(What needs to be done)
Your copy should hold every record verbatim and none of the pictures.

Given entries Block Start

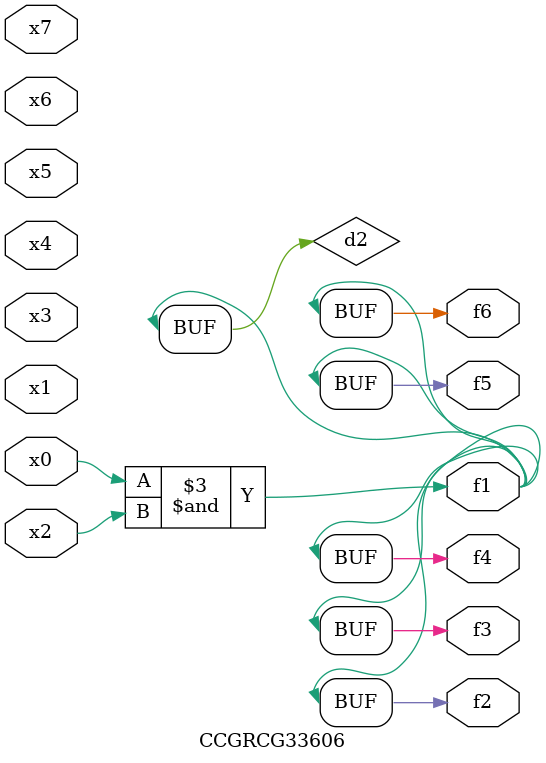
<source format=v>
module CCGRCG33606(
	input x0, x1, x2, x3, x4, x5, x6, x7,
	output f1, f2, f3, f4, f5, f6
);

	wire d1, d2;

	nor (d1, x3, x6);
	and (d2, x0, x2);
	assign f1 = d2;
	assign f2 = d2;
	assign f3 = d2;
	assign f4 = d2;
	assign f5 = d2;
	assign f6 = d2;
endmodule

</source>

Given entries Block End

(Problem solution)
<source format=v>
module CCGRCG33606(
	input x0, x1, x2, x3, x4, x5, x6, x7,
	output f1, f2, f3, f4, f5, f6
);

	wire d1, d2;

	nor (d1, x3, x6);
	and (d2, x0, x2);
	assign f1 = d2;
	assign f2 = d2;
	assign f3 = d2;
	assign f4 = d2;
	assign f5 = d2;
	assign f6 = d2;
endmodule

</source>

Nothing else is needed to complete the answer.